Abstract

OBJETIVE: To analyse the eficacy and safety of voriconazole as primary prophylaxis in hematologic patients with high risk of invasive fungal infections (IFI) due to severe neutropenia after induction/intensification chemotherapy for acute myeloid leukemia (AML) and allogeneic hematopoietic cell transplantation (allo-HCT).

PATIENTS AND METHODS: between June-04 and May-05 we prospectively included 31 episodes of severe neutropenia (<0,5x109/l, >10 days) after chemotherapy for AML and 24 patients submitted to an allo-HCT in a primary prophylaxis treatment with voriconazole (200 mg po/12 h) from the starting of chemotherapy until the neutrophils recovery (>0,5x109/l) in AML and from the starting of the conditioning regimen until the withdrawal of immunossupression in allo-HCT (by three months after transplantation) and we compared both groups with historic controls (63 episodes of neutropenia after AML and 31 allo-HCT) treated between January-03 and May-04 with fluconazole as primary prophylaxis (400 mg po/24 h) in the same way. Drugs were adjusted to weight in children. In case of severe mucositis voriconazole or fluconazole were temporarily used intravenously. EORTC/MSG criteria for IFI definitions were used and galactomanane antigen determinations were done twice a week. In case of neutropenic fever, empiric antifungal treatment was started in the fith day with lyposomal amfotericin B the primary prophylaxis was stopped.

RESULTS: AML GROUP: We didn’t find statistical differences among groups of VORI (n=31) and FLUCO (n=63) when we analyse age (VORI mean 49y, 18–64;FLUCO mean53y,21–72), sex, FAB classification, disease status, number of broad spectrum antibiotics, bacterial infections, days of neutropenia (19 vs 18) and days of fever (5.8 vs 7.2). The number of detected IFI was superior in the fluconazole group in spite of no statistical differences (VORI 3 vs FLUCO 11; 9,6% vs 17,4%, p=NS) with a sum of proven+probable 2 vs 5 (6,4% vs 8%, p=NS). Interestingly, the number of fatal IFI was statistical superior in the fluconazole group (VORI 0 vs FLUCO 4, p<0,05) and the need for empiric antifungal treatment was superior in the fluconazole group (VORI 19,3% vs FLUCO 50,8%, p=0,004). None patient had to interrupt voriconazole due to toxicity.

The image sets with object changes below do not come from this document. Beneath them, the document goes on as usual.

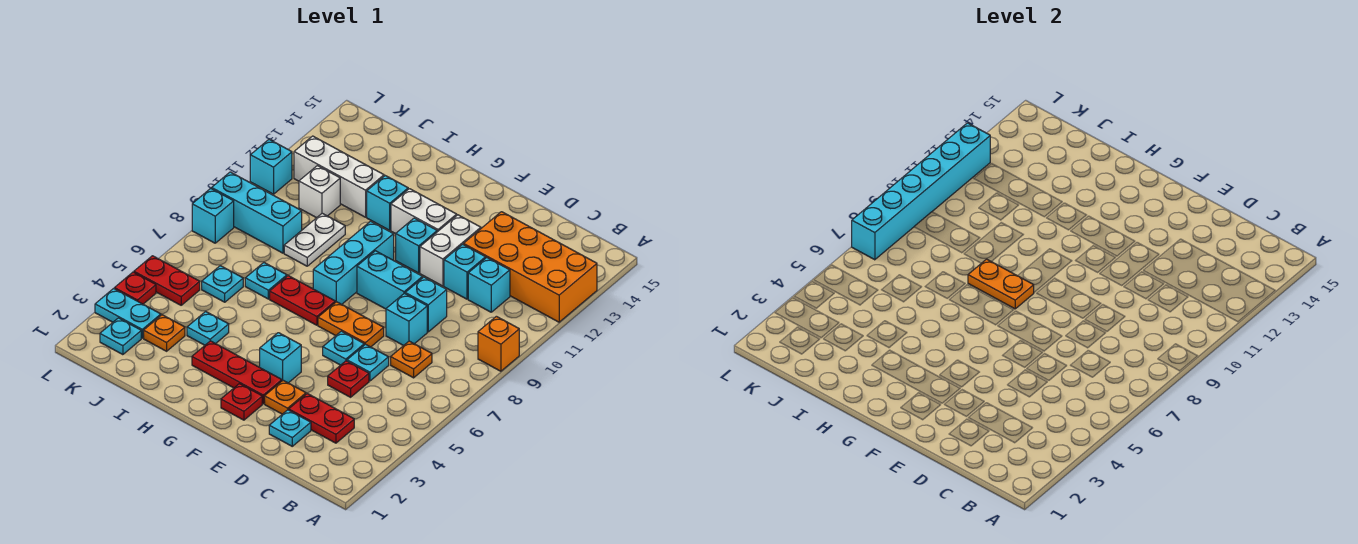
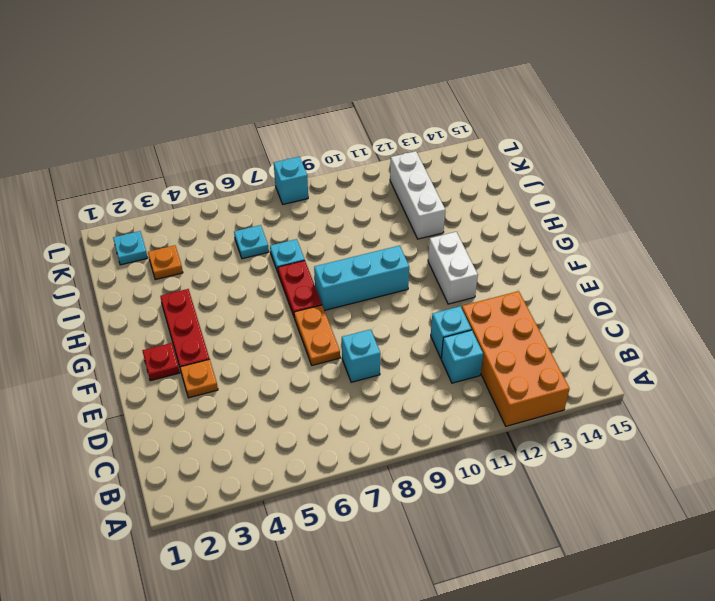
none -> orange 1x1 brick [478,316,519,371]
none -> red 1x2 plate [289,393,354,443]
none -> orange 1x1 plate [391,341,432,378]
none -> cyan 1x1 plate [269,410,311,446]

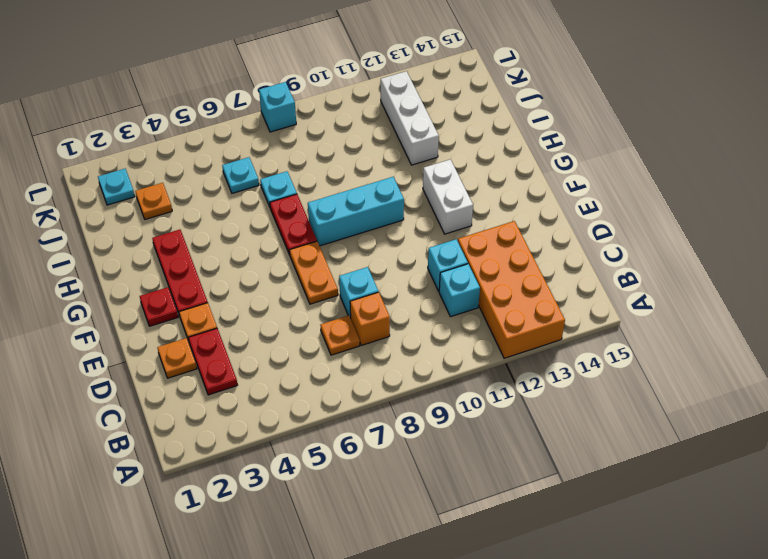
orange 1x1 brick [350,292,390,346] -> orange 1x1 brick moved to [478,316,519,371]
orange 1x1 plate [157,338,197,378] -> cyan 1x1 plate [269,410,311,446]
none -> red 1x1 plate [328,361,369,397]
none -> cyan 1x1 plate [347,344,389,381]
none -> cyan 1x1 brick [405,277,447,332]
none -> cyan 1x1 plate [323,331,364,365]

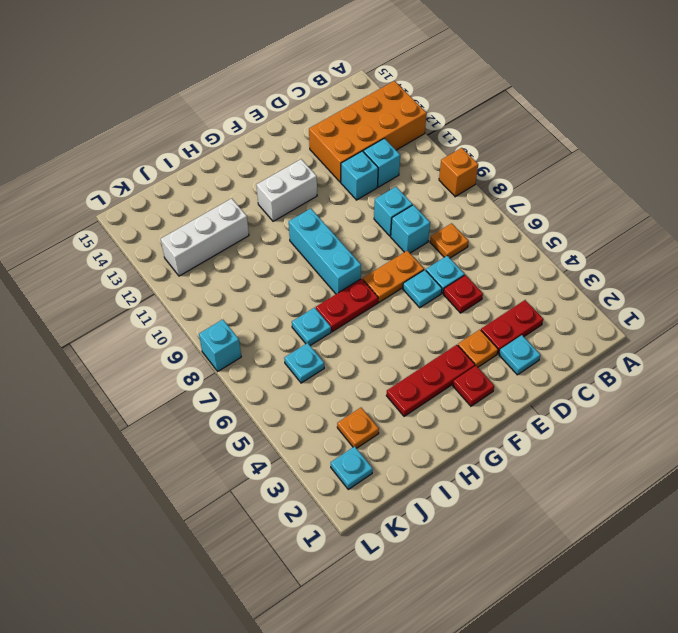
none -> cyan 1x2 brick [357,251,423,309]
none -> white 1x2 brick [420,215,481,286]
none -> cyan 1x1 brick [260,333,301,383]
none -> cyan 1x1 brick [396,218,437,273]

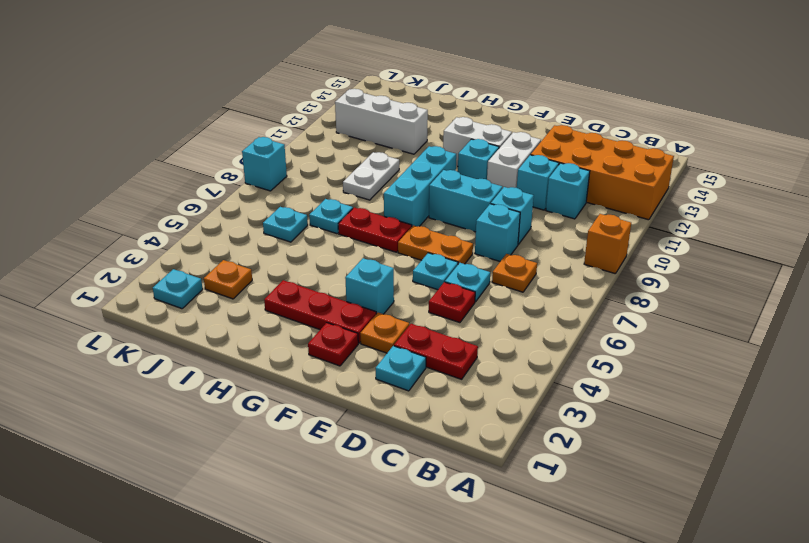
none -> cyan 1x1 brick [367,176,408,230]
none -> cyan 1x1 plate [187,311,229,345]
none -> cyan 1x3 brick [212,172,302,253]
none -> white 1x1 brick [299,166,340,218]

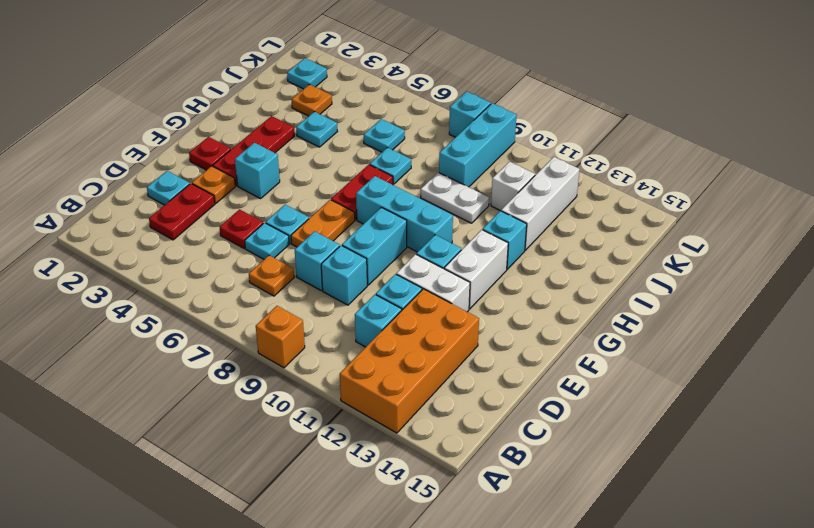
none -> cyan 1x2 plate [95,288,161,338]
none -> red 1x2 plate [134,256,200,305]
none -> red 1x1 plate [115,272,156,304]
none -> cyan 1x1 brick [250,139,292,194]

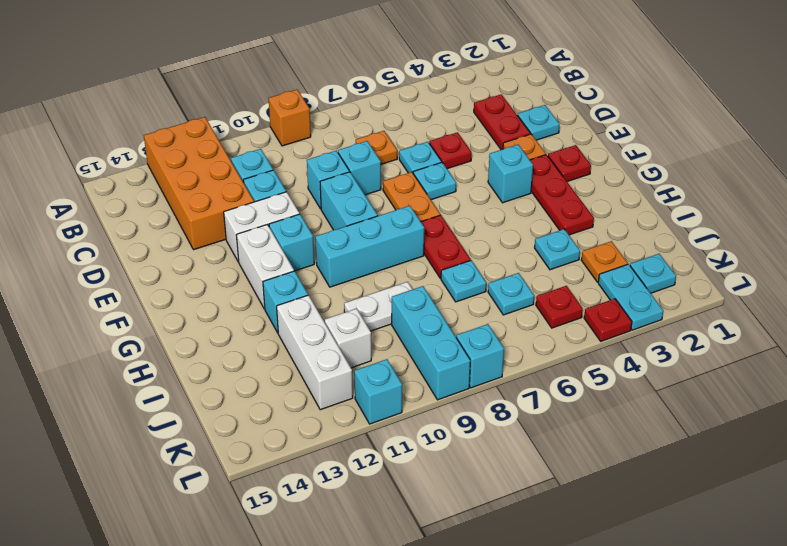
red 1x1 plate [536,286,583,328] -> red 1x2 plate [134,256,200,305]
none -> orange 1x2 plate [968,259,1034,309]
none -> cyan 1x6 brick [852,123,990,260]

ALLO-HCT GROUP: we didn’t find statistical differences among groups of VORI (n=24) and FLUCO (n=31) when we analyse age (VORI mean 37y, 2–64 and FLUCO mean 30y, 5–56), sex, diagnosis and status at transplantation. In spite of differences in the conditioning regimen with more reduced-intensity conditioning regimen in the voriconazole group, both groups were similar when we analyse incidence of aGVHD II–IV grades, steroids use, VOD, number of bacterial infections, CMV infections and cGVHD. The days of fever were superior in the fluconazole group (VORI 4 vs FLUCO 7, p=0,04) and so the need for empiric antifungal treatment (VORI 6 vs FLUCO 16, p=0,042). The number of IFI was superior in the fluconazole group (VORI 2 vs FLUCO 10, p=0,04) and the number of fatal events due to IFI was superior in the fluconazole group (VORI 1 vs FLUCO 5, p<0,05). Voriconazole was temporarily stopped in two patients with hepatic aGVHD and one patient with VOD. Three patients developped hepatic colestasis by day +75 wich was reversible after discontinuating voriconazole one week.

CONCLUSSIONS: voriconazole as primary prophylaxis of IFI is a safety and well tolerated efective drug wich reduces the need for empiric antifungal treatment and the fatal events due to IFI in AML and allo-HCT.